“But where is the foe, sir?”
“Look ahead, Magnus.”
Magnus did as he was told; it was a strange, and to one who understood it, a dreadful sight. Apparently a thousand balloons were afloat in the blue, murky air, each one trailing its car in the sea, balloons of terrible size, flat as to their tops, which seemed to join or merge into one another, forming a black and ominous cloud. The cars that trailed on the sea were snowy white.
“Heaven help us?” said Magnus, clasping his hands for just a moment, while his cheeks assumed an ashen hue. “Heaven help us, sir; this is worse than the pirate.”
“They are all coming this way,” said McBain; “fire only at those that threaten us, and fire while they are still some distance ahead.”

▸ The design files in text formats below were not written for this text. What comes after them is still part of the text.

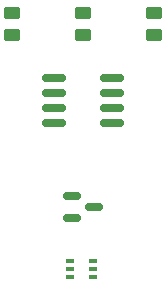
<source format=gbr>
G04 #@! TF.GenerationSoftware,KiCad,Pcbnew,(6.0.0)*
G04 #@! TF.CreationDate,2022-09-19T18:58:24+02:00*
G04 #@! TF.ProjectId,td-io,74642d69-6f2e-46b6-9963-61645f706362,rev?*
G04 #@! TF.SameCoordinates,Original*
G04 #@! TF.FileFunction,Paste,Top*
G04 #@! TF.FilePolarity,Positive*
%FSLAX46Y46*%
G04 Gerber Fmt 4.6, Leading zero omitted, Abs format (unit mm)*
G04 Created by KiCad (PCBNEW (6.0.0)) date 2022-09-19 18:58:24*
%MOMM*%
%LPD*%
G01*
G04 APERTURE LIST*
G04 Aperture macros list*
%AMRoundRect*
0 Rectangle with rounded corners*
0 $1 Rounding radius*
0 $2 $3 $4 $5 $6 $7 $8 $9 X,Y pos of 4 corners*
0 Add a 4 corners polygon primitive as box body*
4,1,4,$2,$3,$4,$5,$6,$7,$8,$9,$2,$3,0*
0 Add four circle primitives for the rounded corners*
1,1,$1+$1,$2,$3*
1,1,$1+$1,$4,$5*
1,1,$1+$1,$6,$7*
1,1,$1+$1,$8,$9*
0 Add four rect primitives between the rounded corners*
20,1,$1+$1,$2,$3,$4,$5,0*
20,1,$1+$1,$4,$5,$6,$7,0*
20,1,$1+$1,$6,$7,$8,$9,0*
20,1,$1+$1,$8,$9,$2,$3,0*%
G04 Aperture macros list end*
%ADD10RoundRect,0.250000X-0.450000X0.262500X-0.450000X-0.262500X0.450000X-0.262500X0.450000X0.262500X0*%
%ADD11R,0.650000X0.400000*%
%ADD12RoundRect,0.150000X-0.825000X-0.150000X0.825000X-0.150000X0.825000X0.150000X-0.825000X0.150000X0*%
%ADD13RoundRect,0.150000X-0.587500X-0.150000X0.587500X-0.150000X0.587500X0.150000X-0.587500X0.150000X0*%
G04 APERTURE END LIST*
D10*
G04 #@! TO.C,R1*
X180000000Y-68087500D03*
X180000000Y-69912500D03*
G04 #@! TD*
D11*
G04 #@! TO.C,D1*
X184900000Y-89125000D03*
X184900000Y-89775000D03*
X184900000Y-90425000D03*
X186800000Y-90425000D03*
X186800000Y-89775000D03*
X186800000Y-89125000D03*
G04 #@! TD*
D10*
G04 #@! TO.C,R3*
X192000000Y-68087500D03*
X192000000Y-69912500D03*
G04 #@! TD*
G04 #@! TO.C,R2*
X186000000Y-68087500D03*
X186000000Y-69912500D03*
G04 #@! TD*
D12*
G04 #@! TO.C,U1*
X183525000Y-73595000D03*
X183525000Y-74865000D03*
X183525000Y-76135000D03*
X183525000Y-77405000D03*
X188475000Y-77405000D03*
X188475000Y-76135000D03*
X188475000Y-74865000D03*
X188475000Y-73595000D03*
G04 #@! TD*
D13*
G04 #@! TO.C,Q2*
X185062500Y-83550000D03*
X185062500Y-85450000D03*
X186937500Y-84500000D03*
G04 #@! TD*
M02*

</source>
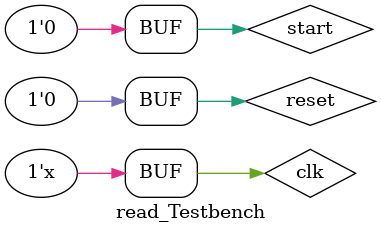
<source format=v>
`timescale 1ns / 1ps


module read_Testbench;
    parameter numBytes = 200;
    reg clk;
    reg start;
    reg reset;
    wire [numBytes-1:0] char_String;
    
    readImage #(.numBytes(numBytes))read (.clk(clk),.start(start),.reset(reset),.char_String(char_String));//,b2[0],b3[0],b4[0],b5[0],b6[0],b7[0],b8[0]);
//    initial begin
//    $monitor("%d %d",$realtime);
//    end
    initial begin
        start = 1'b0;
        clk = 1'b0;
        reset = 1'b0;
        #1 reset = ~reset;
        #1 reset = ~reset;
    end
     
    parameter clockRate = 1;
        
    always #0.1 clk= ~clk;   
    
endmodule

</source>
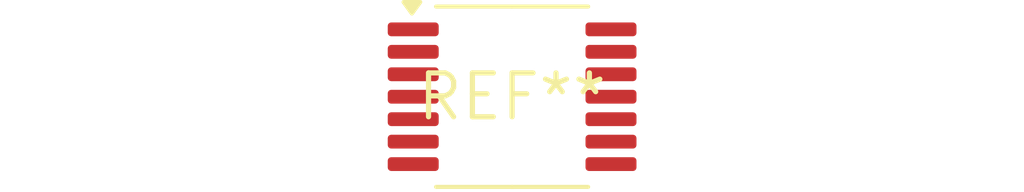
<source format=kicad_pcb>
(kicad_pcb (version 20240108) (generator pcbnew)

  (general
    (thickness 1.6)
  )

  (paper "A4")
  (layers
    (0 "F.Cu" signal)
    (31 "B.Cu" signal)
    (32 "B.Adhes" user "B.Adhesive")
    (33 "F.Adhes" user "F.Adhesive")
    (34 "B.Paste" user)
    (35 "F.Paste" user)
    (36 "B.SilkS" user "B.Silkscreen")
    (37 "F.SilkS" user "F.Silkscreen")
    (38 "B.Mask" user)
    (39 "F.Mask" user)
    (40 "Dwgs.User" user "User.Drawings")
    (41 "Cmts.User" user "User.Comments")
    (42 "Eco1.User" user "User.Eco1")
    (43 "Eco2.User" user "User.Eco2")
    (44 "Edge.Cuts" user)
    (45 "Margin" user)
    (46 "B.CrtYd" user "B.Courtyard")
    (47 "F.CrtYd" user "F.Courtyard")
    (48 "B.Fab" user)
    (49 "F.Fab" user)
    (50 "User.1" user)
    (51 "User.2" user)
    (52 "User.3" user)
    (53 "User.4" user)
    (54 "User.5" user)
    (55 "User.6" user)
    (56 "User.7" user)
    (57 "User.8" user)
    (58 "User.9" user)
  )

  (setup
    (pad_to_mask_clearance 0)
    (pcbplotparams
      (layerselection 0x00010fc_ffffffff)
      (plot_on_all_layers_selection 0x0000000_00000000)
      (disableapertmacros false)
      (usegerberextensions false)
      (usegerberattributes false)
      (usegerberadvancedattributes false)
      (creategerberjobfile false)
      (dashed_line_dash_ratio 12.000000)
      (dashed_line_gap_ratio 3.000000)
      (svgprecision 4)
      (plotframeref false)
      (viasonmask false)
      (mode 1)
      (useauxorigin false)
      (hpglpennumber 1)
      (hpglpenspeed 20)
      (hpglpendiameter 15.000000)
      (dxfpolygonmode false)
      (dxfimperialunits false)
      (dxfusepcbnewfont false)
      (psnegative false)
      (psa4output false)
      (plotreference false)
      (plotvalue false)
      (plotinvisibletext false)
      (sketchpadsonfab false)
      (subtractmaskfromsilk false)
      (outputformat 1)
      (mirror false)
      (drillshape 1)
      (scaleselection 1)
      (outputdirectory "")
    )
  )

  (net 0 "")

  (footprint "TSSOP-14_4.4x5mm_P0.65mm" (layer "F.Cu") (at 0 0))

)

</source>
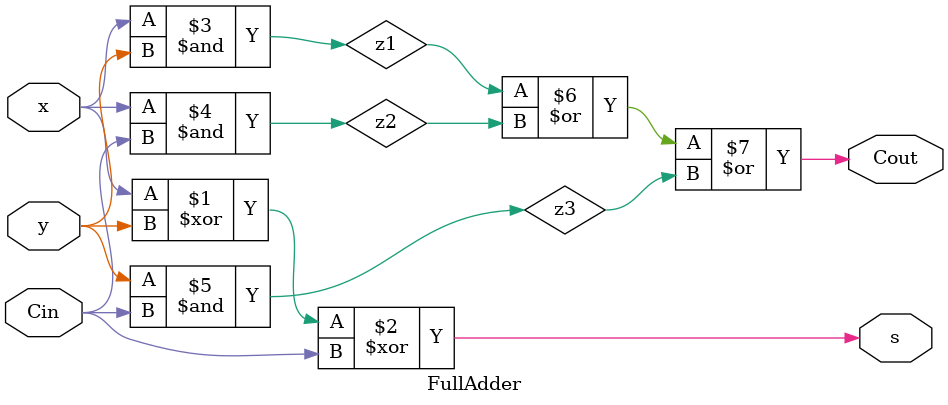
<source format=v>
module FullAdder  (
    Cin,
    x,
    y,
    s,
    Cout
);
    input Cin,x,y;
    output s,Cout;

    xor(s,x,y,Cin);
    and(z1,x,y);
    and(z2,x,Cin); 
    and(z3,y,Cin);    
    or(Cout,z1,z2,z3);
    
endmodule
</source>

Meanwhile Ralph had come on deck, and joined his companions. I do not think that through all the long terrible hour that followed, either of them spoke one word; although there was no sea on, and for the most part no motion, they clutched with one hand rigging or shroud, and gazed terror-struck at the awful scene ahead and around them.
They were soon in the very centre of what appeared an interminable forest of waterspouts. Few indeed have ever seen such a sight or encountered so pressing a danger and lived to tell it.
The balloon-shaped heads of these waterspouts looked dark as midnight; their shafts, I can call them nothing else, were immense pillars rising out of gigantic feet of seething foam. So close did they pass to some of these that the yardarms seemed almost to touch them. Our heroes noticed then, and they marvelled at it afterwards, the strange monotonous roaring sound they emitted,—a sound that drowned even the noise of the troubled waters around their shafts.
(Such a phenomenon as this has rarely been witnessed in the Northern Ocean. It is somewhat strange that on the self-same year this happened, an earthquake was felt in Ireland, and shocks even near Perth, in Scotland.)